Transcription for SEO purposes and for reuse: Perhaps you already produced hours of video content for your company (e.g. for your YouTube channel). Why not dig up these treasures? Then transcribe them and make them accessible to Google etc. In written form. A relatively small amount of effort can be leveraged to turn yesterday’s video tutorial into tomorrow’s blog post or white paper.
Market research: Customers around the world can answer surveys in their native language by video conference, and you do not have to cover the travelling costs. These videos can be simply transcribed or provided with translated subtitles in any desired language.
Production of image films: Collaboration among multilingual teams is now the standard when creating marketing videos. Once you have a translated transcript, including time markers, the language barrier no longer plays a significant role.

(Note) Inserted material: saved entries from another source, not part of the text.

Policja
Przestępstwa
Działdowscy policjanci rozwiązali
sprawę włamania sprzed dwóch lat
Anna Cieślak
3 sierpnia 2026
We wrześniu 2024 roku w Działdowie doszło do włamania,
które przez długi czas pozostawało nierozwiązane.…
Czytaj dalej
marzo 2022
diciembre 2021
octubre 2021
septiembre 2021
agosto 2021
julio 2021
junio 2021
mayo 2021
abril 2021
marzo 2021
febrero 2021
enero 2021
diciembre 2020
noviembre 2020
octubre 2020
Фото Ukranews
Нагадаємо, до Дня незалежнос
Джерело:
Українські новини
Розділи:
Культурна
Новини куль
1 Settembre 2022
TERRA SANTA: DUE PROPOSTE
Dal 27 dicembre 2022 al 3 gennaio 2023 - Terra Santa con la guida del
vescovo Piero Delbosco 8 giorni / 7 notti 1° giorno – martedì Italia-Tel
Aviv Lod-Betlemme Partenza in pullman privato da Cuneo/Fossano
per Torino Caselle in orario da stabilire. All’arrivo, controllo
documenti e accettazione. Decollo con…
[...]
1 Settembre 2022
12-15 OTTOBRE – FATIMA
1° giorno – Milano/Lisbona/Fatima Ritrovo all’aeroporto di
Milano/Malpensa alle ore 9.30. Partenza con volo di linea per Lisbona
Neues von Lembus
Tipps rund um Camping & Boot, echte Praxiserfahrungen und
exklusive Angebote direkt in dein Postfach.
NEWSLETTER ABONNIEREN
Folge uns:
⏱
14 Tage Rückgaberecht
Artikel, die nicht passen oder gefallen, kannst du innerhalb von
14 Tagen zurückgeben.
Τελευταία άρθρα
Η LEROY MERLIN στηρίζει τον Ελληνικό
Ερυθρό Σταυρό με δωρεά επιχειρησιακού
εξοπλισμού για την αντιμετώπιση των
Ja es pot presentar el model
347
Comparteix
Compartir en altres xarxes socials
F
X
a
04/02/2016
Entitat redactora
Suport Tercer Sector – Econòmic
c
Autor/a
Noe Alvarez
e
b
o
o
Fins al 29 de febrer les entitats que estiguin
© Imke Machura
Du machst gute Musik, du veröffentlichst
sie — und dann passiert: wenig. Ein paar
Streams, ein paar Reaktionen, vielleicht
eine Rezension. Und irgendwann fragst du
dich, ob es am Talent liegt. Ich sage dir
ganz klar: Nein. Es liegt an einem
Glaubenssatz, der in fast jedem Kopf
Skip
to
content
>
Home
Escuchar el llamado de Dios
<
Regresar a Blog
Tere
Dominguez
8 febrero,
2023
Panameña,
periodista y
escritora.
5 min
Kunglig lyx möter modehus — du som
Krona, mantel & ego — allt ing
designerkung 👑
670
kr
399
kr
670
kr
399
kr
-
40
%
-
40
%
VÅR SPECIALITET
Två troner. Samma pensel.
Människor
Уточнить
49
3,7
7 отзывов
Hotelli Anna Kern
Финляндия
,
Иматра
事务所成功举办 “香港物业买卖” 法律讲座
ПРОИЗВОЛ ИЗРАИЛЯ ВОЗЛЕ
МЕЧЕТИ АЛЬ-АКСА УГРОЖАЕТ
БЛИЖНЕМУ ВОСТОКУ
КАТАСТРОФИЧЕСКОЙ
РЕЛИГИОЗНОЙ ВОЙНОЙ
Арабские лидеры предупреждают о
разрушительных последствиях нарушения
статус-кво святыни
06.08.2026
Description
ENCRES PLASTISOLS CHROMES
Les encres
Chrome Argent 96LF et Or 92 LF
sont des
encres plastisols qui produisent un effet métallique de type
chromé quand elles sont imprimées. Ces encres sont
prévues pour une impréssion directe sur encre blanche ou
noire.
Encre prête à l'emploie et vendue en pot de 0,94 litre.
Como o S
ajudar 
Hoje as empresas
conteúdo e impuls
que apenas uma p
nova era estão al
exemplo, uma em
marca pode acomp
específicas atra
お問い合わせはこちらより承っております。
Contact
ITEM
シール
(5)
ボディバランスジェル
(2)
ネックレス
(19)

Best practices for content projects with transcriptions and subtitles

This brave new world of voice recognition is not, however, without its pitfalls. Today, video and audio content can be produced quickly, but when it comes to processing and evaluation, there can be some nasty surprises: Even with AI support, the work and costs involved in transcription and subtitling can still be huge. This brings us to the first of our four best practices for content projects with voice recognition:

Don’t underestimate the effort required. One hour of audio content can contain more than one thousand spoken words. The costs of transcription have sunk drastically due to modern AI technologies. If this content needs to be evaluated for a blog post or translated for subtitling purposes, human rather than artificial intelligence is required. This can cause costs to skyrocket, but it doesn’t have to. One thing that helps is
advance planning. Define the aims of your content project and only produce the content that is really needed. When it comes to video interviews, for example, time is money. Even if the work involved varies from case to case, we advise limiting expert interviews for preparing blog posts or white papers to 20 or 30 minutes. Not only your expert interviewee will be grateful if the interview is well prepared and the question catalogue is structured. When it comes to all further steps, from writing the text to – potentially – translation and analysis of the interview, every additional minute of interview costs time and money. For this reason,
it is best to obtain all these services from a single provider. Transcriptions, translations and subtitles are sometimes offered on the internet at dumping prices. Be careful, with low prices you run the risk of paying more in the end if you tender all services separately for the lowest bids. This is because an agency dedicated exclusively to transcription or translation usually does not have the editorial expertise to plan sophisticated text projects with integrated speech recognition. Another important factor is
having optimal recording conditions: A low-noise environment and a reliable and fast Internet connection are the be-all and end-all for video and audio recordings that are going to be transcribed. Together with clear enunciation, they support the AI with transcription and significantly reduce the human correction workload. Wherever possible, strong dialects and accents – which can also be cost drivers in the transcription of content – should also be avoided.

In summary

Modern speech recognition makes complex text projects possible at a comparatively low price, something that only a few years ago would have required much more work. Video conferencing completely eliminates travel costs for interviews, and transcription costs have also fallen significantly. The best way to take full advantage of these benefits is through comprehensive and holistic editorial support. From the planning stages to the execution of content projects.